Ah, no! But He saw through the present cross
The bliss of eternal gain.
So He waited there with a watchful eye,
With a love that is strong and sure,
And His gold did not suffer a bit more heat,
Than was needed to make it pure."

Thursday, November 11, 2010

Staring at Mortality

One week ago today, my doctor found a lump. Yup, I'm not even 40, I lead a healthy lifestyle, I do the monthly exams (okay, just sort of), etc. etc. So I was completely shocked. Yes, my mother was diagnosed with breast cancer a mere two years ago, but not until her mid-60s.

The very next day, I went in for a mammogram and ultrasound. The radiologist reported to me that his findings were suspicious, so now I'm scheduled for a biopsy with a breast surgeon. (I didn't even know there was such a specialty!)

AND now I have a whole week to sit here and worry.

And worry I have done. But I'm also fighting my worry. I have just finished a year of the biggest stressor in my life, and I have learned all sorts of unforgettable lessons about God's faithfulness and care. I have seen firsthand that He answers prayer above and beyond our wildest hopes and expectations. I have learned to rely on Him as my refuge and strength in the face of devastation.

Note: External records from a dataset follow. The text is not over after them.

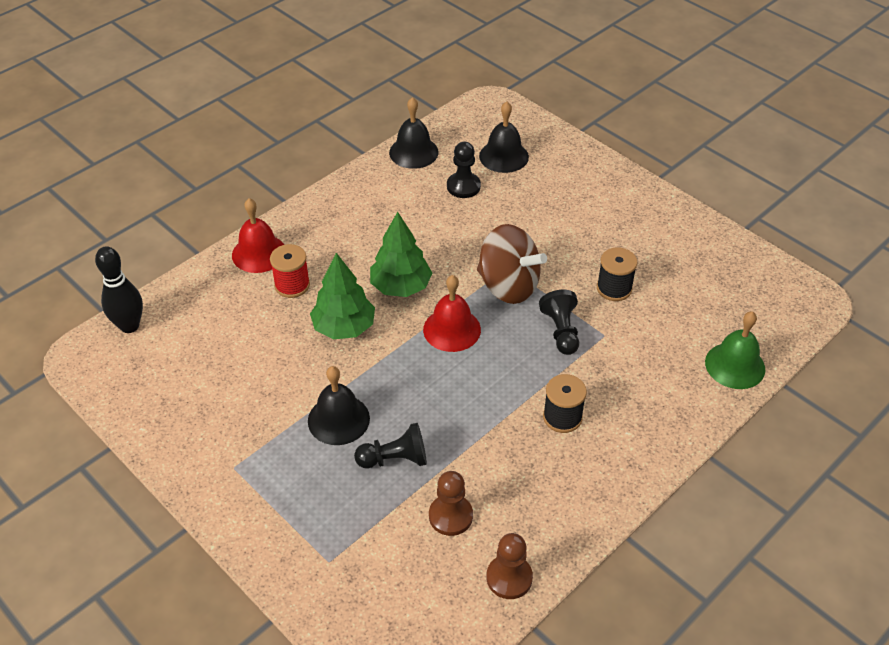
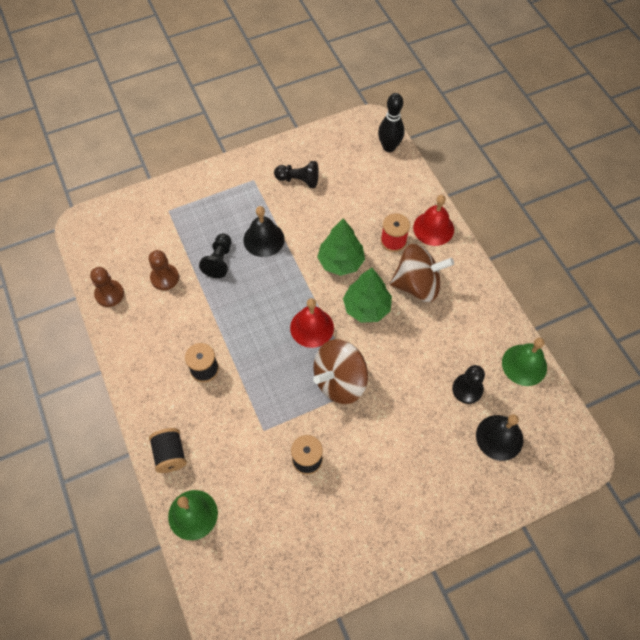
camera: 110 degrees right, 15 degrees up
black bell [389,97,439,169] -> green bell [502,338,547,386]
black pawn [539,290,579,355] -> black pawn moved to [274,161,319,188]
none -> black spool [149,428,187,473]
none -> brown spinning top [390,243,454,302]

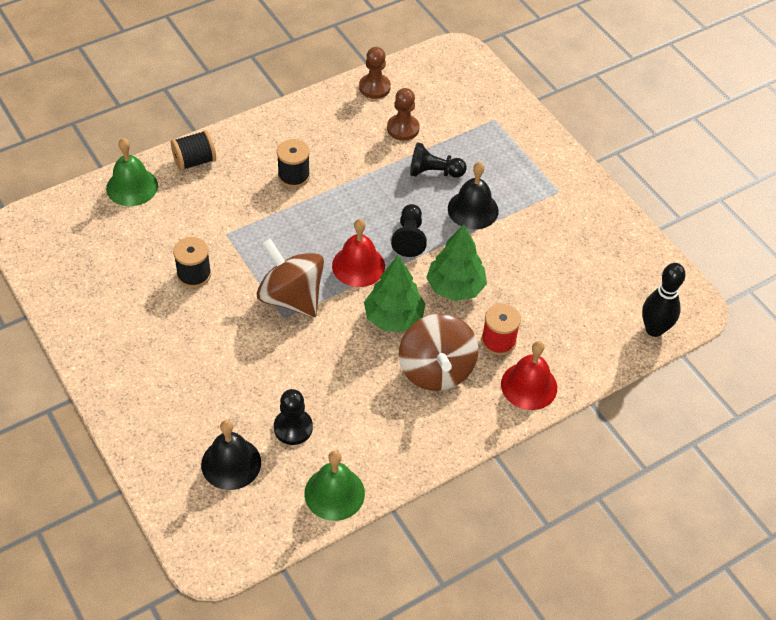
camera: 80 degrees right, 10 degrees down
black pawn [274,161,319,188] -> black pawn moved to [391,204,427,257]

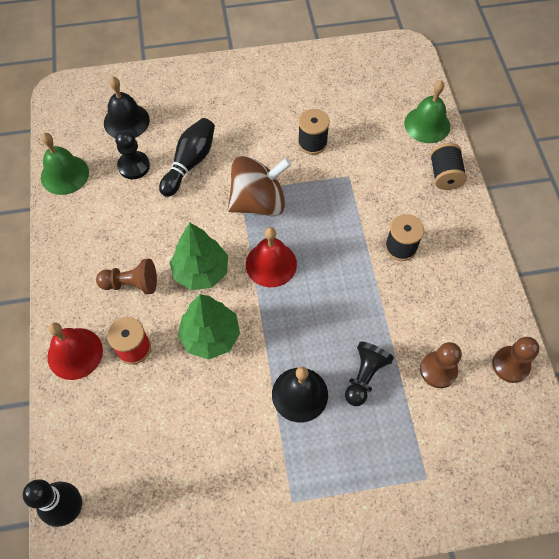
camera: 115 degrees right, 10 degrees up
black pawn [391,204,427,257] -> none
brown spinning top [399,314,478,391] -> brown pawn [96,259,157,294]
none -> black bowling pin [159,118,215,197]

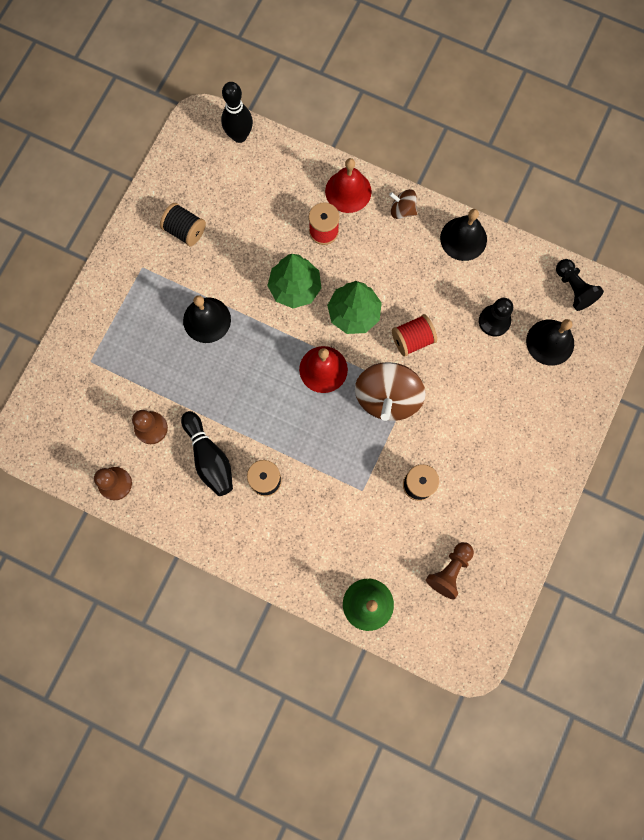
camera: 125 degrees right, 15 degrees up
green bell [41,133,89,195] -> none
brown pawn [96,259,157,294] -> brown pawn moved to [426,542,474,599]
black bowling pin [159,118,215,197] -> black bowling pin moved to [181,411,233,496]
black pawn [345,342,394,406] -> black pawn moved to [556,259,604,311]
black spool [430,143,467,190] -> black spool moved to [160,203,206,246]
none -> brown spinning top [389,189,417,219]
none -> red spool [392,314,437,357]
none -> black bell [440,209,487,261]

In fact, just days before my doctor's shocking find, I had said to my two prayer buddies, "This lesson will be a Standing Stone throughout my life. I will never forget what I have learned about God's amazing care and faithfulness, and I will never doubt again. If He could get me through THAT, then He can get me through anything."

Me and my big mouth? Possibly He was using that circumstance to prepare me for something else big -- a close look at my own mortality. Even if the lump comes to nothing, I am being forced to again prove my allegiance to Him during this week of waiting for further news.

Lord, my allegiance IS with You. Please help me fight my anxieties and fears. Help me to rest in You, knowing that Your grace is sufficient for all my needs. I wait on You, as the watchmen wait for the dawn. Help me loosen my grasp on this world, even on my own family. My love for them and desire to care for them is nothing compared to Your love for them and ability to care for them. I trust in You.

I have also prayed over and over again these past few days that I might more fully feel His presence. And He answers prayer. I have felt an outpouring of love from the close friends who know what's going on. An kind email full of thoughtfully chosen Bible verses. A phone call offering encouragement and practical information. A surprise visit with a hug, a prayer, and a Bible passage specially marked just for me. An offer to accompany me to the doctor appointment. And the most heartfelt prayer time I've ever shared with my own mother. These women are speaking with God's words and hugging with God's arms and praying the thoughts on His mind. God's goodness makes me cry even more than my own mortality does. I am blessed beyond belief with the wise and godly women who surround and uplift me and the God who put them in my life.

On a lighter note, it's funny how everything reminds me of breast cancer. Like using a knife to remove all those eyes from the potatoes I was preparing for dinner. Lumpectomy? I was more careful than usual to excise as little healthy potato tissue as possible.

And I'm wondering how God will bless me this time beyond my wildest imaginings and thinking how great it would be to end up not only cancer-free but with really big boobs.
Just throwing the idea out there, God!